**Problem:** Omit the images, then output each of the records below exactly.
----------------
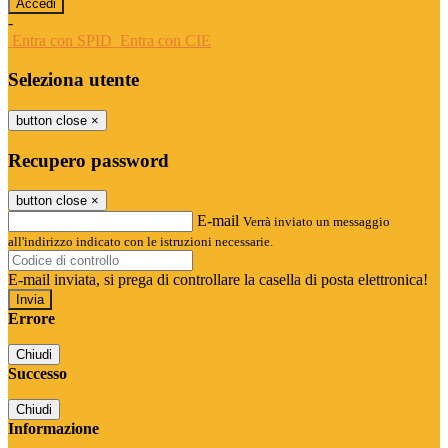
-
Entra con SPID
Entra con CIE
Seleziona utente
button close
×
Recupero password
button close
×
E-mail
Verrà inviato un messaggio
all'indirizzo indicato con le istruzioni necessarie.
E-mail inviata, si prega di controllare la casella di posta elettronica!
Errore
Chiudi
Successo
Chiudi
Informazione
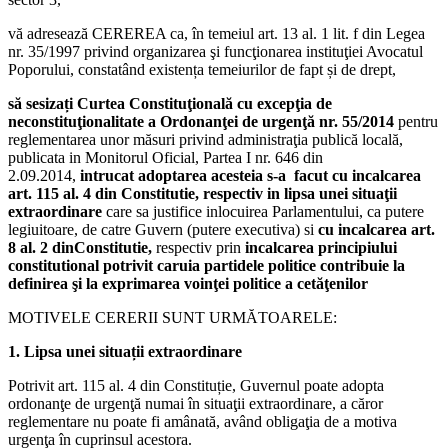
vă adresează CEREREA ca, în temeiul art. 13 al. 1 lit. f din Legea
nr. 35/1997 privind organizarea şi funcţionarea instituţiei Avocatul
Poporului, constatând existența temeiurilor de fapt și de drept,
să sesizați Curtea Constituţională cu excepţia de
neconstituţionalitate a Ordonanţei de urgenţă nr. 55/2014
pentru
reglementarea unor măsuri privind administraţia publică locală,
publicata in Monitorul Oficial, Partea I nr. 646 din
2.09.2014,
intrucat adoptarea acesteia s-a facut cu incalcarea
art. 115 al. 4 din Constitutie, respectiv in lipsa unei situaţii
extraordinare
care sa justifice inlocuirea Parlamentului, ca putere
legiuitoare, de catre Guvern (putere executiva) si
cu incalcarea
art.
8 al. 2 din
Constitutie,
respectiv prin
incalcarea principiului
constitutional potrivit caruia partidele politice contribuie la
definirea şi la exprimarea voinţei politice a cetăţenilor
MOTIVELE CERERII SUNT URMĂTOARELE:
1. Lipsa unei situații extraordinare
Potrivit art. 115 al. 4 din Constituție, Guvernul poate adopta
ordonanţe de urgenţă numai în situaţii extraordinare, a căror
reglementare nu poate fi amânată, având obligaţia de a motiva
urgenţa în cuprinsul acestora.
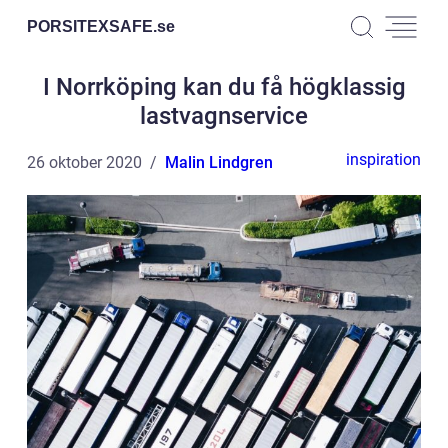
PORSITEXSAFE.
se
I Norrköping kan du få högklassig
lastvagnservice
inspiration
26 oktober 2020
Malin Lindgren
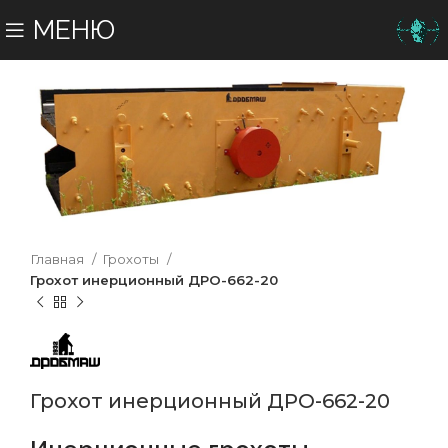
МЕНЮ
Главная
Грохоты
Грохот инерционный ДРО-662-20
Грохот инерционный ДРО-662-20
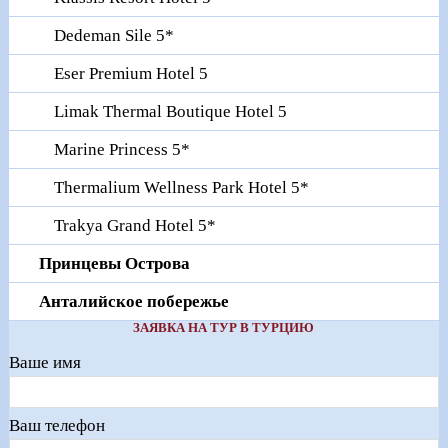
Dedeman Sile 5*
Eser Premium Hotel 5
Limak Thermal Boutique Hotel 5
Marine Princess 5*
Thermalium Wellness Park Hotel 5*
Trakya Grand Hotel 5*
Принцевы Острова
Анталийское побережье
ЗАЯВКА НА ТУР В ТУРЦИЮ
Ваше имя
Ваш телефон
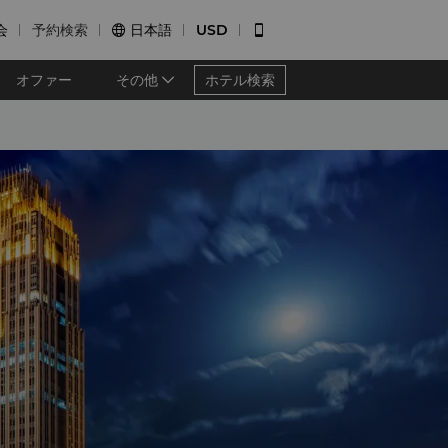
会
予約検索
日本語
USD


オファー
その他
ホテル検索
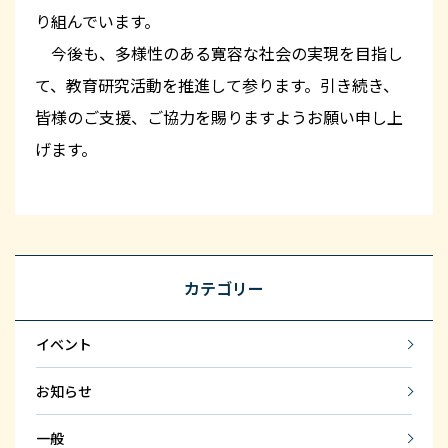
り組んでいます。
今後も、多様性のある寛容な社会の実現を目指し
て、教育研究活動を推進して参ります。引き続き、
皆様のご支援、ご協力を賜りますようお願い申し上
げます。
カテゴリー
イベント
お知らせ
一般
----------------
**Task response:**
-
Entra con SPID
Entra con CIE
Seleziona utente
button close
×
Recupero password
button close
×
E-mail
Verrà inviato un messaggio
all'indirizzo indicato con le istruzioni necessarie.
E-mail inviata, si prega di controllare la casella di posta elettronica!
Errore
Chiudi
Successo
Chiudi
Informazione
vă adresează CEREREA ca, în temeiul art. 13 al. 1 lit. f din Legea
nr. 35/1997 privind organizarea şi funcţionarea instituţiei Avocatul
Poporului, constatând existența temeiurilor de fapt și de drept,
să sesizați Curtea Constituţională cu excepţia de
neconstituţionalitate a Ordonanţei de urgenţă nr. 55/2014
pentru
reglementarea unor măsuri privind administraţia publică locală,
publicata in Monitorul Oficial, Partea I nr. 646 din
2.09.2014,
intrucat adoptarea acesteia s-a facut cu incalcarea
art. 115 al. 4 din Constitutie, respectiv in lipsa unei situaţii
extraordinare
care sa justifice inlocuirea Parlamentului, ca putere
legiuitoare, de catre Guvern (putere executiva) si
cu incalcarea
art.
8 al. 2 din
Constitutie,
respectiv prin
incalcarea principiului
constitutional potrivit caruia partidele politice contribuie la
definirea şi la exprimarea voinţei politice a cetăţenilor
MOTIVELE CERERII SUNT URMĂTOARELE:
1. Lipsa unei situații extraordinare
Potrivit art. 115 al. 4 din Constituție, Guvernul poate adopta
ordonanţe de urgenţă numai în situaţii extraordinare, a căror
reglementare nu poate fi amânată, având obligaţia de a motiva
urgenţa în cuprinsul acestora.
PORSITEXSAFE.
se
I Norrköping kan du få högklassig
lastvagnservice
inspiration
26 oktober 2020
Malin Lindgren
МЕНЮ
Главная
Грохоты
Грохот инерционный ДРО-662-20
Грохот инерционный ДРО-662-20
Dedeman Sile 5*
Eser Premium Hotel 5
Limak Thermal Boutique Hotel 5
Marine Princess 5*
Thermalium Wellness Park Hotel 5*
Trakya Grand Hotel 5*
Принцевы Острова
Анталийское побережье
ЗАЯВКА НА ТУР В ТУРЦИЮ
Ваше имя
Ваш телефон
会
予約検索
日本語
USD


オファー
その他
ホテル検索
り組んでいます。
今後も、多様性のある寛容な社会の実現を目指し
て、教育研究活動を推進して参ります。引き続き、
皆様のご支援、ご協力を賜りますようお願い申し上
げます。
カテゴリー
イベント
お知らせ
一般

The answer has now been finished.